If the hundreds of billions of dollars of Jamaican capital now in the hands of Government are released and become available for use in the private domestic economy, the opportunity for the creation of the varied forms of financing, which a truly productive and dynamic economy needs, will emerge. And it is within Government's power to use fiscal and regulatory tools to lead the financial sector to create this varied financial architecture.

The highly successful Junior Stock Exchange is an outstanding example of how government policy can positively influence the finance landscape. Its policies could be equally effective in developing private-equity funding, investment banking, develop-ment banking, and a corporate bond market, based on Jamaican capital but plugged into the abundance of inter-national capital.

At present, both the Government and Opposition seem to be lost in a fairyland belief that little pockets of special subsidised financing, doled out to selected interest groups and sectors, can achieve economic development.

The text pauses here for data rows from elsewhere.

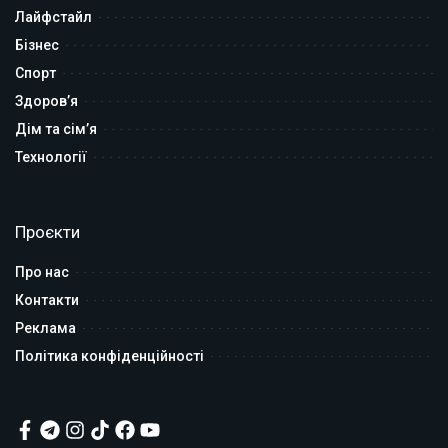
Лайфстайл
Бізнес
Спорт
Здоров’я
Дім та сім’я
Технології
Проєкти
Про нас
Контакти
Реклама
Політика конфіденційності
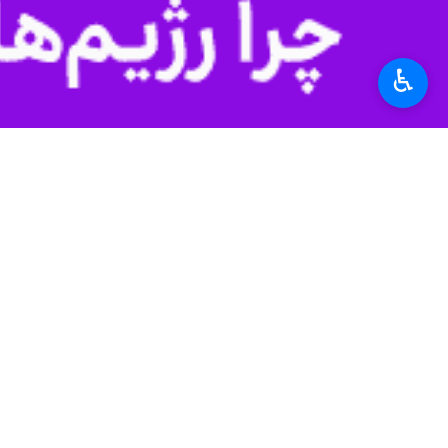
به گزراش
ایرنا
، پزشکیان در شبکه ایکس 
پیامدهایی خارج از کنترل به‌دنبال داشته 
♿︎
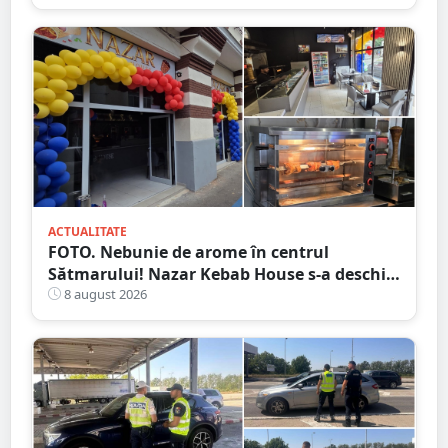
ACTUALITATE
FOTO. Nebunie de arome în centrul
Sătmarului! Nazar Kebab House s-a deschis
cu șaorma la 20 de lei, azi și mâine
8 august 2026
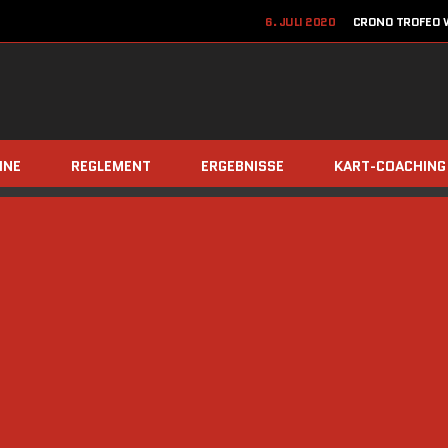
6. JULI 2020
CRONO TROFEO W
22. JUN
12. JUNI 2020
JETZT ANME
8. DEZEMBER 2019
TEAM Z
INE
REGLEMENT
ERGEBNISSE
KART-COACHING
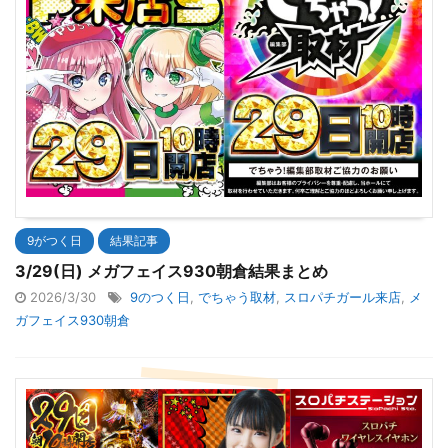
9がつく日
結果記事
3/29(日) メガフェイス930朝倉結果まとめ
2026/3/30
9のつく日
,
でちゃう取材
,
スロパチガール来店
,
メ
ガフェイス930朝倉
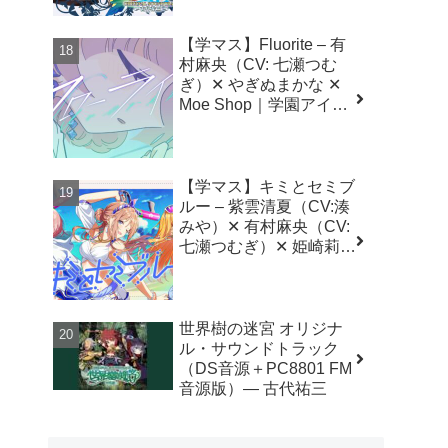
【学マス】Fluorite – 有
村麻央（CV: 七瀬つむ
ぎ）✕ やぎぬまかな ✕
Moe Shop｜学園アイド
ルマスター（初星学園）
【学マス】キミとセミブ
ルー – 紫雲清夏（CV:湊
みや）✕ 有村麻央（CV:
七瀬つむぎ）✕ 姫崎莉波
（CV:薄井友里）✕ いつ
きおと ✕ 光増ハジメ
（FirstCall）｜学園アイ
ドルマスター（初星学
世界樹の迷宮 オリジナ
園）
ル・サウンドトラック
（DS音源＋PC8801 FM
音源版）― 古代祐三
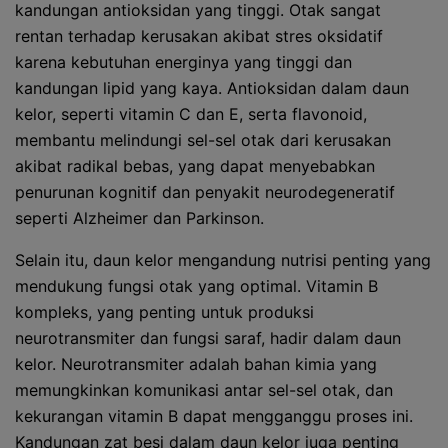
kandungan antioksidan yang tinggi. Otak sangat
rentan terhadap kerusakan akibat stres oksidatif
karena kebutuhan energinya yang tinggi dan
kandungan lipid yang kaya. Antioksidan dalam daun
kelor, seperti vitamin C dan E, serta flavonoid,
membantu melindungi sel-sel otak dari kerusakan
akibat radikal bebas, yang dapat menyebabkan
penurunan kognitif dan penyakit neurodegeneratif
seperti Alzheimer dan Parkinson.
Selain itu, daun kelor mengandung nutrisi penting yang
mendukung fungsi otak yang optimal. Vitamin B
kompleks, yang penting untuk produksi
neurotransmiter dan fungsi saraf, hadir dalam daun
kelor. Neurotransmiter adalah bahan kimia yang
memungkinkan komunikasi antar sel-sel otak, dan
kekurangan vitamin B dapat mengganggu proses ini.
Kandungan zat besi dalam daun kelor juga penting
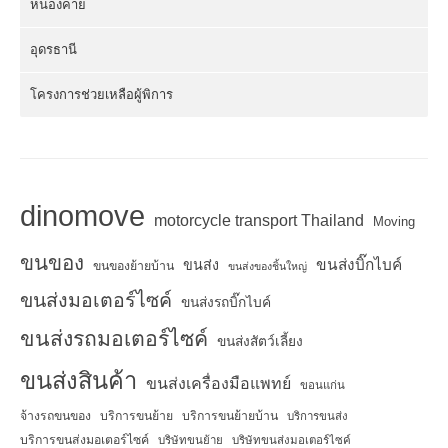
หนองคาย
อุดรธานี
โครงการช่วยเหลือผู้พิการ
dinomove
motorcycle transport Thailand
Moving
ขนของ
ขนส่งบิ๊กไบค์
ขนส่ง
ขนของย้ายบ้าน
ขนส่งของชิ้นใหญ่
ขนส่งมอเตอร์ไซค์
ขนส่งรถบิ๊กไบค์
ขนส่งรถมอเตอร์ไซค์
ขนส่งสัตว์เลี้ยง
ขนส่งสินค้า
ขนส่งเครื่องมือแพทย์
ขอนแก่น
จ้างรถขนของ
บริการขนย้าย
บริการขนย้ายบ้าน
บริการขนส่ง
บริการขนส่งมอเตอร์ไซค์
บริษัทขนย้าย
บริษัทขนส่งมอเตอร์ไซค์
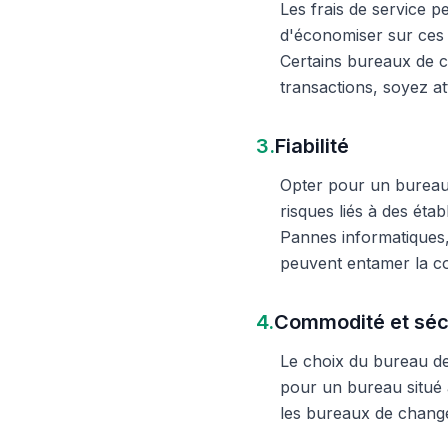
Les frais de service 
d'économiser sur ces 
Certains bureaux de c
transactions, soyez att
3.
Fiabilité
Opter pour un bureau d
risques liés à des éta
Pannes informatiques,
peuvent entamer la c
4.
Commodité et séc
Le choix du bureau de 
pour un bureau situé à
les bureaux de change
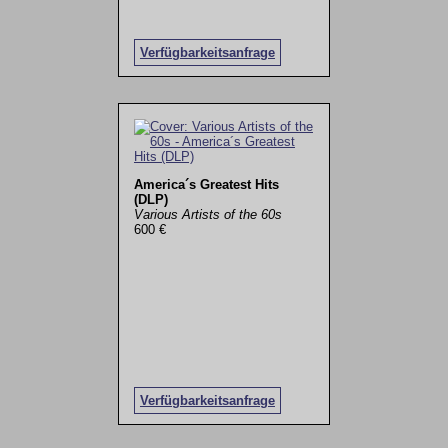
Verfügbarkeitsanfrage
America´s Greatest Hits
(DLP)
Various Artists of the 60s
600 €
Verfügbarkeitsanfrage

While these special arrangements can have some palliative benefit, today's competitive world demands a complex of institutional arrangements, which will give all businesses within the economy access to the full range of financing options at internationally competitive prices.

With a more diversified and engaged private financial sector, special government financing institutions will be able to concentrate on the services for which government is needed. These services would include micro-business financing and similar socially beneficial services, export financing oriented towards overseas marketing and distribution, a development bank engaged in direct lending to promising start-ups, expanding productive businesses, and an investment bank linked to Jamaica Trade and Invest/JAMPRO to provide that agency with the leverage and clout it needs to bring capital to its investment-promotion initiatives.

Finance is as vital to the health of our economy as blood is to our bodies. However, that blood and all its elements must be in balance with our body for proper health and development to be assured. Government must apply policies that will achieve that balance in our economy. We must hope that both the governing Jamaica Labour Party and the opposition People's National Party are now formulating policies that can bring this balance into effect, and that we will be having an intelligent public debate about them before long.